Of course, when we start hearing the phrase “this time it’s different” uttered regularly, we will know that the time is again approaching to batten down the hatches, drop the storm anchors, and be prepared to ride out the approaching storm- even if its precise origin and direction remain unclear. The aim will be to be in a position to “buy” when it passes. During a Wharton seminar, James Dinan of York Capital recently amended an oft-repeated Rothschild dictum (also from the time of the Battle of Waterloo): “The best time to buy is when there’s blood in the streets, but not if it’s your blood.” He also commented: “Credit investors smell the fear before equity investors do.”

Ten years is still, in one sense, quite a long time in the course of a human lifespan. People tend to forget, or become complacent. They should not.

The Awbury Team


Ten Green Bottles…or Last Person Standing…?

The current open season on (re)insurance M&A, brought to mind the children’s song, with its image of objects falling one by one. Alternatively, one might start to wonder about who, amidst all the activity and the apparent significant narrowing of the pool of available “targets” will remain the last person standing.

We are sure, as the industry heads to Monte Carlo for several days of frenzied meetings and hospitality, that speculation will be rife as to whether further transactions may be agreed at 3am, in venues carefully screened from the Tables.

Already this year AIG has acquired Validus; Axa should shortly complete its acquisition of XL; while Aspen is likely to disappear into the portfolio of the Apollo Group.
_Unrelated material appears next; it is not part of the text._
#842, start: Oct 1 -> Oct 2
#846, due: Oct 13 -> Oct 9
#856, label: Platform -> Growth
The market capitalizations or likely acquisition price of those peer entities which remain independent certainly opens them to being in the sights of a range of potential acquirers, with none invulnerable in simple economic terms to a bid.
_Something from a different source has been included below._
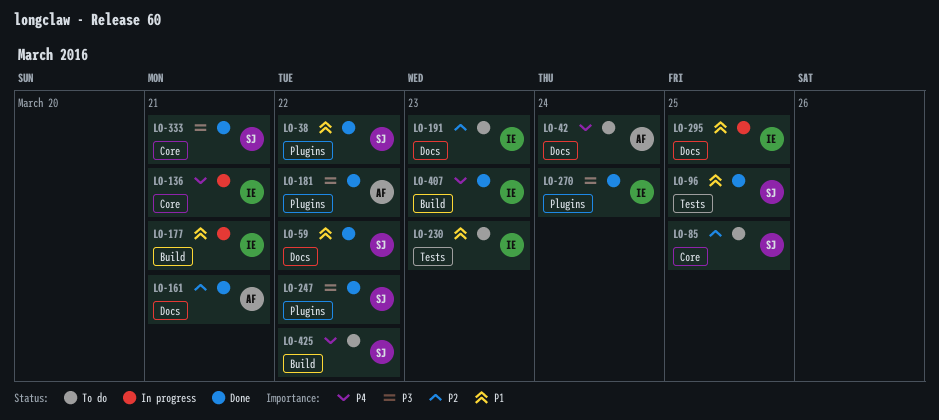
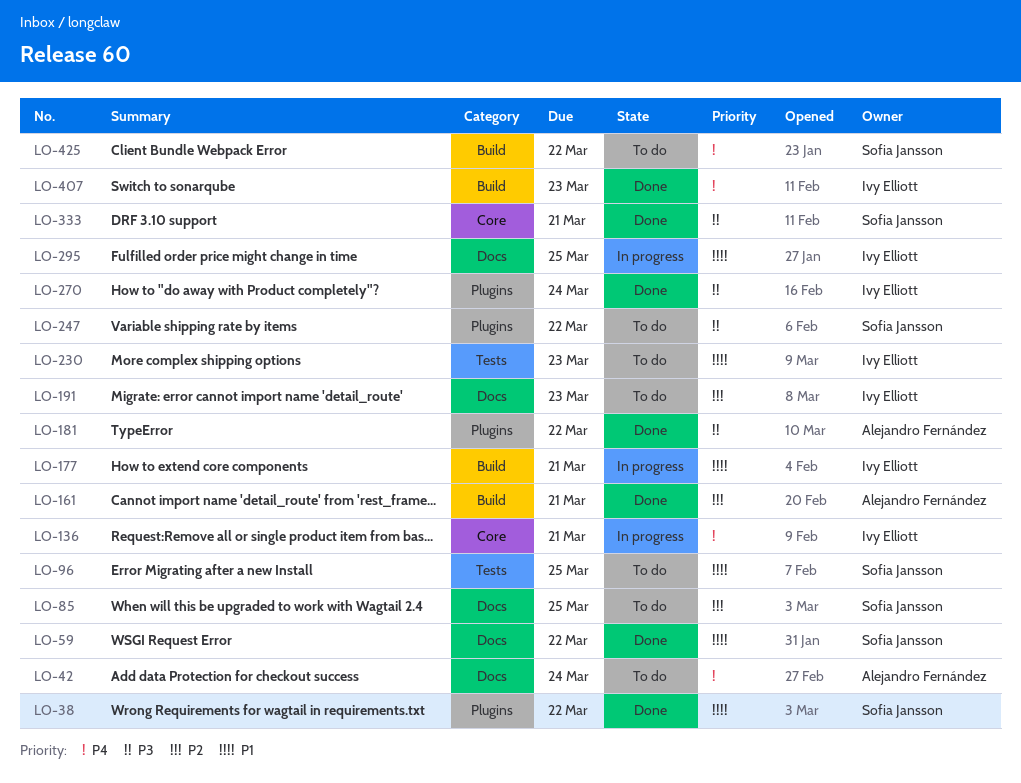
LO-85, label: Core -> Docs
LO-96, status: Done -> To do
LO-161, label: Docs -> Build
LO-247, status: Done -> To do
As S&P pointed out in its recent “Bulking Up: The Global Reinsurance Sector Marches Towards Consolidation” report, the entire sector faces tough market conditions and structural changes, which weaken competitive positions (as well as lower returns on equity- largely mediocre at best), driving senior executives to seek cover in M&A activity and an attempt to increase premium flow through a supposedly more efficient cost structure and a broader range of product lines.

The problem is, if everyone is doing it, what is really going to differentiate the “thrivers” from the survivors, let alone the obsolescent zombies hoping to shuffle along without being finally put out of their misery? It is a truism of corporate lore that many mergers do not deliver the promised “synergies and efficiencies”, and are often value destructive because vested interests (and self-preservation) prevent the implementation of truly radical actions which could deliver clear benefits.
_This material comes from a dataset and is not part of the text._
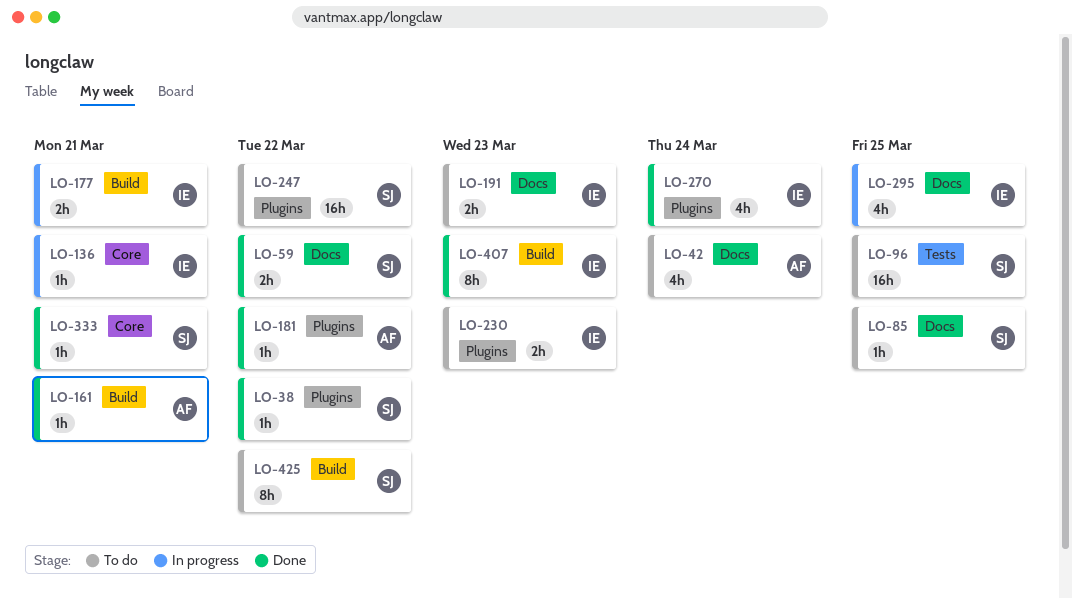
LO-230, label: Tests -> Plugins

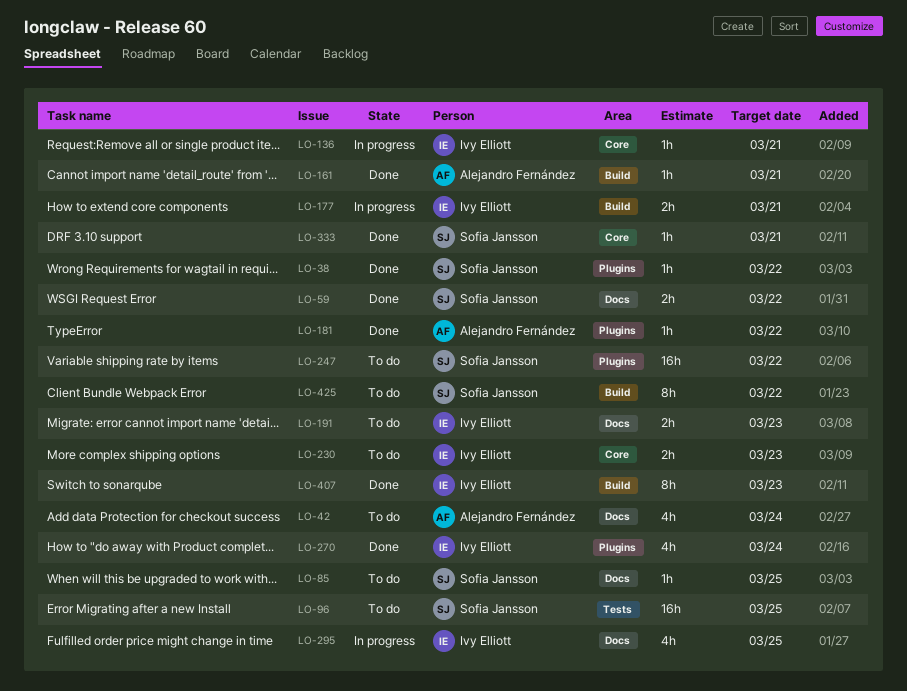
LO-230, label: Plugins -> Core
Of course, the reinsurance market, while it contains a number of “big beasts”, is hardly dominated by them, as they are not able to extract rents because of the availability of alternative capital. The market still remains quite fragmented even after years of consolidation. This then begs the question of whether reinsurance M&A is now “offensive” or “defensive”. In most cases, it appears defensive, as the acquirers are trying more to protect themselves against increasing market pressures, rather than gain capabilities that will truly enable them to break away from the pack.

In reality, no-one is going to be surprised by the next M&A announcement as long as the current patterns and behaviour persist. There is little or no originality being exhibited, with most of the excitement now arising in the form of Insurtech investments, and attempts to change business models internally. If that is the case, one could argue that a potential acquirer’s management should ask itself some hard questions about the true purpose of an intended acquisition and how it will truly improve the acquirer’s competitive position.

It seems to us that, while there may be a need for some “one stop shops”, there also remains a clear need for innovative business models that break away from the realm of the “expected” and deliver products and services to their clients that the “big beasts”, weighed down by their often bureaucratic structures and processes, find it hard to provide.